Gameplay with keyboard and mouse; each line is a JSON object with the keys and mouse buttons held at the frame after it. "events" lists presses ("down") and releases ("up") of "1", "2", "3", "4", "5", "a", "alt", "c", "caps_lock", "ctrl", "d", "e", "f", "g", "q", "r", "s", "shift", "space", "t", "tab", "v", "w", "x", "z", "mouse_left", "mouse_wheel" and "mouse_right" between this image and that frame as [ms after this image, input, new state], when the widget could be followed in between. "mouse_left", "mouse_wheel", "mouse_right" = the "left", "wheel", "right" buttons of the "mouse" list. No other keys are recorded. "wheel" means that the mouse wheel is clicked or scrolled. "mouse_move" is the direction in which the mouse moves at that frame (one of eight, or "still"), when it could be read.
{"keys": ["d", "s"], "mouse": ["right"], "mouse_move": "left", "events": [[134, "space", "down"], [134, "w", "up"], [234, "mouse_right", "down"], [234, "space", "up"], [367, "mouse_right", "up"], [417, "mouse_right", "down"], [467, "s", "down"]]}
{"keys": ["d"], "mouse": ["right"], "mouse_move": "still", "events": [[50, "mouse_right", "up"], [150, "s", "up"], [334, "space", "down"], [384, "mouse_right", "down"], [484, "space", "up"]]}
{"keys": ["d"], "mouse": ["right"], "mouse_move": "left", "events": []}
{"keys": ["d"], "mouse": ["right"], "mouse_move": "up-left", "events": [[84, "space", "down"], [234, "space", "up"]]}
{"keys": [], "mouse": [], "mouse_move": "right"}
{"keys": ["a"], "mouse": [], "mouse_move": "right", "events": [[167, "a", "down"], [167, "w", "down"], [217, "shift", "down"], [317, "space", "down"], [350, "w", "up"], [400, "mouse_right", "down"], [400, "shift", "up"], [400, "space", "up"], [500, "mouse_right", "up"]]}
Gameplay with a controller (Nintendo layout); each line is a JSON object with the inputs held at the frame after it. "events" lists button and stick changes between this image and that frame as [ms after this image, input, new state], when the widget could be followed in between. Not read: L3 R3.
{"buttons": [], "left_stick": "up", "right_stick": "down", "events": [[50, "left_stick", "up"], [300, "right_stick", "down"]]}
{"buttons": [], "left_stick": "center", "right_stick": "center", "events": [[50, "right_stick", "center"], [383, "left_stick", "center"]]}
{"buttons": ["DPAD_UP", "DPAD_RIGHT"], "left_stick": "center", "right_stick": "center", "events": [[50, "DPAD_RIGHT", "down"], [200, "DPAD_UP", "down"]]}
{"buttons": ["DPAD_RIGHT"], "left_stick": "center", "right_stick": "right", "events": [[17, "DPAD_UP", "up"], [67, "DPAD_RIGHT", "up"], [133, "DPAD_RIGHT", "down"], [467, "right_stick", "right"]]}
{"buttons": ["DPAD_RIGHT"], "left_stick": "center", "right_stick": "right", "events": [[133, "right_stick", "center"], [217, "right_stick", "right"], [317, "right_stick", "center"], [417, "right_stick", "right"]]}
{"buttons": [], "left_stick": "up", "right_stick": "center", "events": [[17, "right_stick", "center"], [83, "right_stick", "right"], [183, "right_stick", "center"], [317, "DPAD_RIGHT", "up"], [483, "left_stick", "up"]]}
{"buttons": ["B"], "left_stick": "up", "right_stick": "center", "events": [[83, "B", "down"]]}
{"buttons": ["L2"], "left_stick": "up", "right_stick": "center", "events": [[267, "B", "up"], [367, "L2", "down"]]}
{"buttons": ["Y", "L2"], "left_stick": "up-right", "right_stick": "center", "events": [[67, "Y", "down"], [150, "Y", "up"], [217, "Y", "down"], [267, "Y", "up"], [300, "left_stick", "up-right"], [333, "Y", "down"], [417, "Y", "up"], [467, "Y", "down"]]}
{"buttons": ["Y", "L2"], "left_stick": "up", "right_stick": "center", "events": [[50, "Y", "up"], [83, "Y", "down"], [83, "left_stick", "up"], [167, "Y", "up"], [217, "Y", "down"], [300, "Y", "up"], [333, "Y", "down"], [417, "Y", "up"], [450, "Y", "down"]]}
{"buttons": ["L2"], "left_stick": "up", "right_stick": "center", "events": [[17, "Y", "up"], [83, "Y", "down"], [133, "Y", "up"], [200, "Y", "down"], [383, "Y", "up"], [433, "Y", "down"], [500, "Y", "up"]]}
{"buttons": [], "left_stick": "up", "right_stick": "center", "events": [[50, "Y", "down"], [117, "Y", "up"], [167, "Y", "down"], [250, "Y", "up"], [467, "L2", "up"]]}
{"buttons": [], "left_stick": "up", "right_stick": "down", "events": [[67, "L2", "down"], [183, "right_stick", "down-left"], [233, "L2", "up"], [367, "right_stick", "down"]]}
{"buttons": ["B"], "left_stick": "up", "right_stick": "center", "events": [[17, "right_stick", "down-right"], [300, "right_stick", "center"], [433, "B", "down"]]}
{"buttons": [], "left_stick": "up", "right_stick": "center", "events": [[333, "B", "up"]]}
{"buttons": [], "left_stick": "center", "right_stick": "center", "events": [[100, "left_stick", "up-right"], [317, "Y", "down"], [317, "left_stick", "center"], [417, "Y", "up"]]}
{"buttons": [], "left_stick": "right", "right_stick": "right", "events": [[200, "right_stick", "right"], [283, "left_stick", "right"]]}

● ● ●

#### What to do:
Retype every entry above, word for word.

#### Answer to the exercise:
Gameplay with keyboard and mouse; each line is a JSON object with the keys and mouse buttons held at the frame after it. "events" lists presses ("down") and releases ("up") of "1", "2", "3", "4", "5", "a", "alt", "c", "caps_lock", "ctrl", "d", "e", "f", "g", "q", "r", "s", "shift", "space", "t", "tab", "v", "w", "x", "z", "mouse_left", "mouse_wheel" and "mouse_right" between this image and that frame as [ms after this image, input, new state], when the widget could be followed in between. "mouse_left", "mouse_wheel", "mouse_right" = the "left", "wheel", "right" buttons of the "mouse" list. No other keys are recorded. "wheel" means that the mouse wheel is clicked or scrolled. "mouse_move" is the direction in which the mouse moves at that frame (one of eight, or "still"), when it could be read.
{"keys": ["d", "s"], "mouse": ["right"], "mouse_move": "left", "events": [[134, "space", "down"], [134, "w", "up"], [234, "mouse_right", "down"], [234, "space", "up"], [367, "mouse_right", "up"], [417, "mouse_right", "down"], [467, "s", "down"]]}
{"keys": ["d"], "mouse": ["right"], "mouse_move": "still", "events": [[50, "mouse_right", "up"], [150, "s", "up"], [334, "space", "down"], [384, "mouse_right", "down"], [484, "space", "up"]]}
{"keys": ["d"], "mouse": ["right"], "mouse_move": "left", "events": []}
{"keys": ["d"], "mouse": ["right"], "mouse_move": "up-left", "events": [[84, "space", "down"], [234, "space", "up"]]}
{"keys": [], "mouse": [], "mouse_move": "right"}
{"keys": ["a"], "mouse": [], "mouse_move": "right", "events": [[167, "a", "down"], [167, "w", "down"], [217, "shift", "down"], [317, "space", "down"], [350, "w", "up"], [400, "mouse_right", "down"], [400, "shift", "up"], [400, "space", "up"], [500, "mouse_right", "up"]]}
Gameplay with a controller (Nintendo layout); each line is a JSON object with the inputs held at the frame after it. "events" lists button and stick changes between this image and that frame as [ms after this image, input, new state], when the widget could be followed in between. Not read: L3 R3.
{"buttons": [], "left_stick": "up", "right_stick": "down", "events": [[50, "left_stick", "up"], [300, "right_stick", "down"]]}
{"buttons": [], "left_stick": "center", "right_stick": "center", "events": [[50, "right_stick", "center"], [383, "left_stick", "center"]]}
{"buttons": ["DPAD_UP", "DPAD_RIGHT"], "left_stick": "center", "right_stick": "center", "events": [[50, "DPAD_RIGHT", "down"], [200, "DPAD_UP", "down"]]}
{"buttons": ["DPAD_RIGHT"], "left_stick": "center", "right_stick": "right", "events": [[17, "DPAD_UP", "up"], [67, "DPAD_RIGHT", "up"], [133, "DPAD_RIGHT", "down"], [467, "right_stick", "right"]]}
{"buttons": ["DPAD_RIGHT"], "left_stick": "center", "right_stick": "right", "events": [[133, "right_stick", "center"], [217, "right_stick", "right"], [317, "right_stick", "center"], [417, "right_stick", "right"]]}
{"buttons": [], "left_stick": "up", "right_stick": "center", "events": [[17, "right_stick", "center"], [83, "right_stick", "right"], [183, "right_stick", "center"], [317, "DPAD_RIGHT", "up"], [483, "left_stick", "up"]]}
{"buttons": ["B"], "left_stick": "up", "right_stick": "center", "events": [[83, "B", "down"]]}
{"buttons": ["L2"], "left_stick": "up", "right_stick": "center", "events": [[267, "B", "up"], [367, "L2", "down"]]}
{"buttons": ["Y", "L2"], "left_stick": "up-right", "right_stick": "center", "events": [[67, "Y", "down"], [150, "Y", "up"], [217, "Y", "down"], [267, "Y", "up"], [300, "left_stick", "up-right"], [333, "Y", "down"], [417, "Y", "up"], [467, "Y", "down"]]}
{"buttons": ["Y", "L2"], "left_stick": "up", "right_stick": "center", "events": [[50, "Y", "up"], [83, "Y", "down"], [83, "left_stick", "up"], [167, "Y", "up"], [217, "Y", "down"], [300, "Y", "up"], [333, "Y", "down"], [417, "Y", "up"], [450, "Y", "down"]]}
{"buttons": ["L2"], "left_stick": "up", "right_stick": "center", "events": [[17, "Y", "up"], [83, "Y", "down"], [133, "Y", "up"], [200, "Y", "down"], [383, "Y", "up"], [433, "Y", "down"], [500, "Y", "up"]]}
{"buttons": [], "left_stick": "up", "right_stick": "center", "events": [[50, "Y", "down"], [117, "Y", "up"], [167, "Y", "down"], [250, "Y", "up"], [467, "L2", "up"]]}
{"buttons": [], "left_stick": "up", "right_stick": "down", "events": [[67, "L2", "down"], [183, "right_stick", "down-left"], [233, "L2", "up"], [367, "right_stick", "down"]]}
{"buttons": ["B"], "left_stick": "up", "right_stick": "center", "events": [[17, "right_stick", "down-right"], [300, "right_stick", "center"], [433, "B", "down"]]}
{"buttons": [], "left_stick": "up", "right_stick": "center", "events": [[333, "B", "up"]]}
{"buttons": [], "left_stick": "center", "right_stick": "center", "events": [[100, "left_stick", "up-right"], [317, "Y", "down"], [317, "left_stick", "center"], [417, "Y", "up"]]}
{"buttons": [], "left_stick": "right", "right_stick": "right", "events": [[200, "right_stick", "right"], [283, "left_stick", "right"]]}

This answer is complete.